THE TASK
Can you express the text lines of the entries below as a JSON list of strings, one string per line, leaving out blank lines and the pictures?

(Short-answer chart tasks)
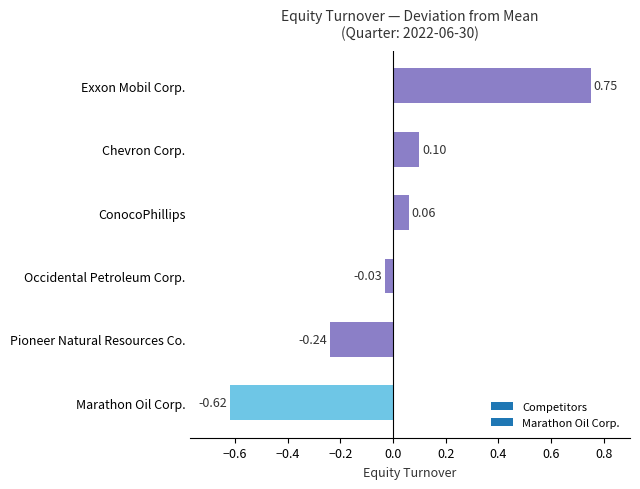

Which has a higher value, Pioneer Natural Resources Co. or Exxon Mobil Corp.?

Exxon Mobil Corp.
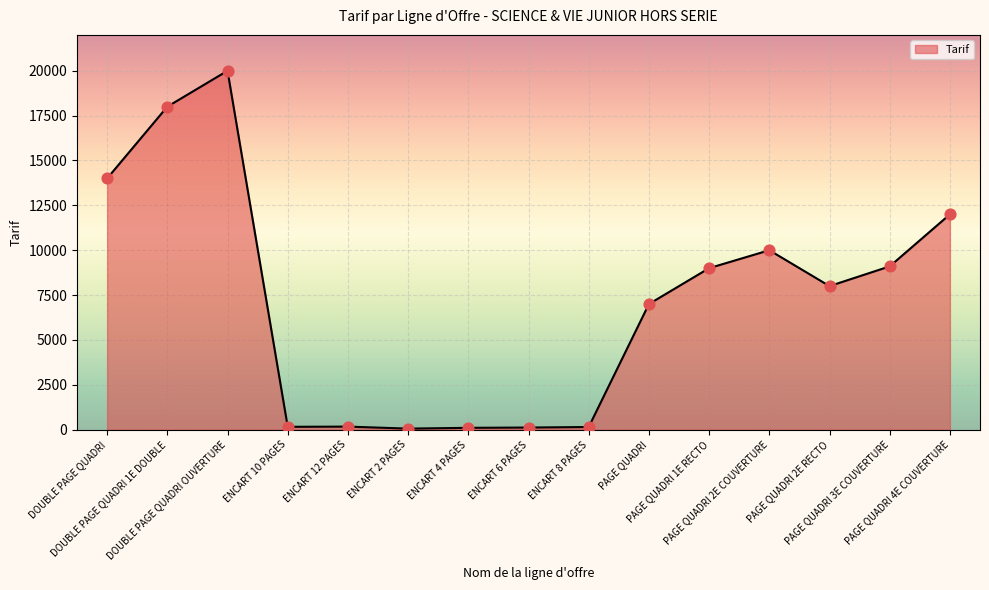

What is the change in value from ENCART 12 PAGES to ENCART 4 PAGES?

-68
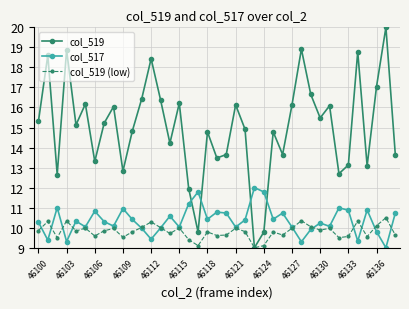

What is the maximum value for col_517?

12.0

EXERCISE RESULT
[
  "Which has a higher value, Pioneer Natural Resources Co. or Exxon Mobil Corp.?",
  "Exxon Mobil Corp.",
  "What is the change in value from ENCART 12 PAGES to ENCART 4 PAGES?",
  "-68",
  "What is the maximum value for col_517?",
  "12.0"
]